• Final assembly

    lion mclionhead09/23/2022 at 04:09 0 comments

    Wiring all 14 segments reminded lions of why no-one builds large LED panels even in China.  The 2 heroineclocks were the most complicated displays.  When the 14 segment display was wired, the younger lion still had 12 segments to go.  Those older displays took multiple days.  The younger lion was like the other hikers who still had 12 miles to go. The modern wrapping wire is much easier than the ribbon cable of old.  Even though it entails routing every segment separately, it's easier to wrangle & fit in the space.

    Ran the LEDs at 8.4V per segment or 2.8V per LED.  Maximum power is 1.5W.  The AHT20 had to be mounted upside down to keep humidifier deposits out of it.  The sensor seems to be slightly too low, but it will never be viewed from above.

    Without paint & with the whiteout being manely flaked off, there technically must be less even lighting, but it's not very obvious.  The diffuser cuts through tape & is very brittle so we'll see how long it lasts.  A diffuser from a recycled LCD monitor gave maybe a hair more diffusion than wax paper.  Must remember if a neighbor ever throws out a TV again to try to recover the diffuser & fresnel lens.  Another alternative to rustoleum might be white nail polish.

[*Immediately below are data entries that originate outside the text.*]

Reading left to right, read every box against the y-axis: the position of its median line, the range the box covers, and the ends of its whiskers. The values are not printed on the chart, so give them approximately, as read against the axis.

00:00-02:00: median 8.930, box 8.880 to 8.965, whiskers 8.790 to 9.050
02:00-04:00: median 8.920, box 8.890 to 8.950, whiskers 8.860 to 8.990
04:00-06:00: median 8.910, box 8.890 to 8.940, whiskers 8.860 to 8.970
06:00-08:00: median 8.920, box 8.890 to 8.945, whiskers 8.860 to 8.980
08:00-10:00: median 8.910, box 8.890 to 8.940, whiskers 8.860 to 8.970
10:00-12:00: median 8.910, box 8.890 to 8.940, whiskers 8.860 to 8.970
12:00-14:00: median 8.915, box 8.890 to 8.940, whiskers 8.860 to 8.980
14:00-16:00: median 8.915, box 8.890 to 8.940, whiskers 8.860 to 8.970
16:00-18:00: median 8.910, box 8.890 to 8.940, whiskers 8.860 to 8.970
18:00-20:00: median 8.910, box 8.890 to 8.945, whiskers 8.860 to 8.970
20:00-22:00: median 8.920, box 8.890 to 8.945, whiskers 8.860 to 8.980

      The blue numeric display looked like cracking a light stick for the 1st time.  The same eerie blue from mid 80's july 4 blazed forth in unparalleled glory.

    LEDs were previously too expensive to use anything but red, but now that blue is 7 cents per LED, it's time for more colors.

    https://www.amazon.com/dp/B01AUI4VYW

    The 1st LED panel was 28 cents per red LED.  

    It's much brighter than the other panels at 8.4V per segment.  Between 8 & 8.4 is where it overpowers the room lighting but doesn't turn night into day.  At under 1W, maybe lions have to get used to sleeping in daylight.

  • Death of an LED panel

    lion mclionhead09/20/2022 at 00:05 0 comments

    The lion kingdom previously painted its LED panels with a 20 year old 8 oz can of glossy white rustoleum.  When that dried out, spray paint seemed like a good idea until it completely dissolved the foam core.  This warped, dissolved panel was basically a loss, but there was still an attempt to salvage it & the paint by hot gluing all the voids left by the dissolved foam & spray painting on the hot glue.  The smallest can of paint is now $22 & 32oz.  The 8oz cans are no more.  The spray paint was $7.

    The spray paint couldn't achieve a thick reflective coating without going outside, suiting up, & getting paint everywhere many times.  Any exposed edges of foam were completely dissolved.  This board already wasn't very appealing in its warped state.  Now with the foam dissolved, it wasn't worth proceeding with soldering 42 LEDs.

    Thus began a new LED panel with whiteout instead of paint.

    What has become the standard display size has lines in freedom units because those give the roundest numbers.  The vertical lines are drawn 1/4" thick even though the foam board is really 3/16" because it's easier to measure.  The digits are 8 3/4" tall, 6 3/8" wide.  The segments are 1 1/2" wide.

    Vertical 1/2" tall pieces go in 1st, with convex side facing down so it causes the panel to bend concave instead of its natural tendency to bend convex.  All 1/2" pieces are cut with scissors in the short direction & xactos in the long direction.  The longest piece which can be hot glued in 1 go is 8 3/4"

    Then the horizontal pieces are cut to the remaneing size & glued in.

    Sadly, whiteout was a subjective failure, cracking the moment it was applied.  Oil based rustoleum never had any problems.  The total cost so far has eclipsed the cost of a roll of white PLA & it looks worse than PLA.  A roll of PLA would definitely be cheaper than a  32oz can of rustoleum.

  • Death of the LCD panel

    lion mclionhead09/19/2022 at 04:54 0 comments

    The LCD hygrometer from May was useless because it was too small & it was unexpectedly being used a lot more than expected.  The humidity was expected to be very constant near 25%.  In reality, it varied from 20 - 55% by the hour.  The decision was made to make another large LED panel.  At least it showed 2 small LCD panels could be stacked to make a less small numeric display.

    For this panel, the exact foam strips to be used were colored in different colors.  Colors changed as various 25 year old highlighters died.  Does generation Z even use highlighters?

    Lion tip: swing the monitor out of the way to free up more room.

    Vertical strips were cut 1st with scissors & hot glued with glue applied to the paper side 1st.  Then horizontal bits were cut exactly to the right size & glued in.  Being an ancient posterboard, it was warped into a picture tube.

    Being a used PIC18LF458 from 15 years ago, the bug in this one was the MCLR pin requiring a switch to program it, otherwise it would show read failures.  There is a spot for adding an XBee for transmitting humidity readings to a humidifier.  That meant the PIC ran on 3.3V.  The clock was a recycled 4.1943 Mhz crystal.

    The next task is waiting for the slow boat from China to bring LEDs.